Der Plan nimmt Form an

von Jonas Bendner und Andreas Noell

Bevor der erste Nagel in die Wand kommt, muss der Plan stimmen. Unser erstes Treffen war deshalb kein Bauen, sondern ein Denken: Wie soll diese LED-Spielewand überhaupt aussehen? Was ist technisch machbar, was macht Sinn, und was macht am Ende auch Spaß?

Das Konzept steht

Nach einiger Diskussion haben wir uns auf ein klares Format geeinigt: Die Wand wird 150 × 100 cm groß und aus einzelnen 10 × 10 cm Modulen aufgebaut — insgesamt also 150 Felder. Jedes Modul besteht aus einer Platine mit vier LEDs. Damit die Wand nicht nur leuchtet, sondern auch reagiert, sitzen unter jeder Acryl-Platte vier mechanische Tastatur-Switches. Drückt man das Acryl, löst der Switch aus — simpel, robust, und wie das Tippen auf einer guten Tastatur. Die fertigen Module werden am Ende auf einer Holzkonstruktion montiert.

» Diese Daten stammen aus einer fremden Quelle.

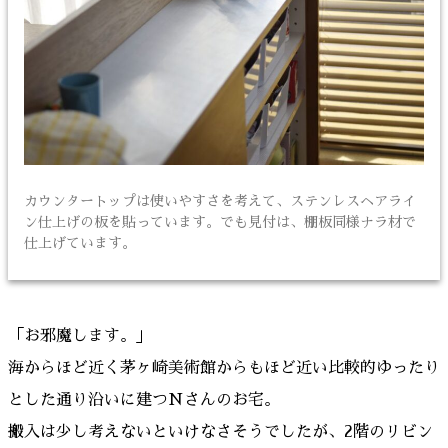
カウンタートップは使いやすさを考えて、ステンレスヘアライ
ン仕上げの板を貼っています。でも見付は、棚板同様ナラ材で
仕上げています。
「お邪魔します。」
海からほど近く茅ヶ崎美術館からもほど近い比較的ゆったり
とした通り沿いに建つNさんのお宅。
搬入は少し考えないといけなさそうでしたが、2階のリビン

Erster Prototyp: klein, aber lehrreich

Warten und dann direkt im großen Maßstab loslegen? Keine gute Idee. Deshalb haben wir mit einem ESP32 und einer 8 × 8 LED-Matrix einen ersten Mini-Prototypen zusammengebaut und direkt mit zwei Tastatur-Switches verbunden. Das Ziel: verstehen, wie Eingabe und Lichtausgabe zusammenspielen. Spoiler: Es hat funktioniert — wir spielen bereits Lights Out.

Nächste Schritte

Aktuell warten wir auf eine Acryl-Platte und die ersten Platinen, um das Modul-Konzept im realen Format zu testen. Läuft alles wie geplant, bestellen wir kurz darauf die Teile für die komplette Wand. Parallel dazu läuft die Software-Entwicklung bereits auf Hochtouren: Spiele wie Whack-a-Mole sind bereits in Arbeit. Aber wir wollen auch nicht zu viel vorwegnehmen.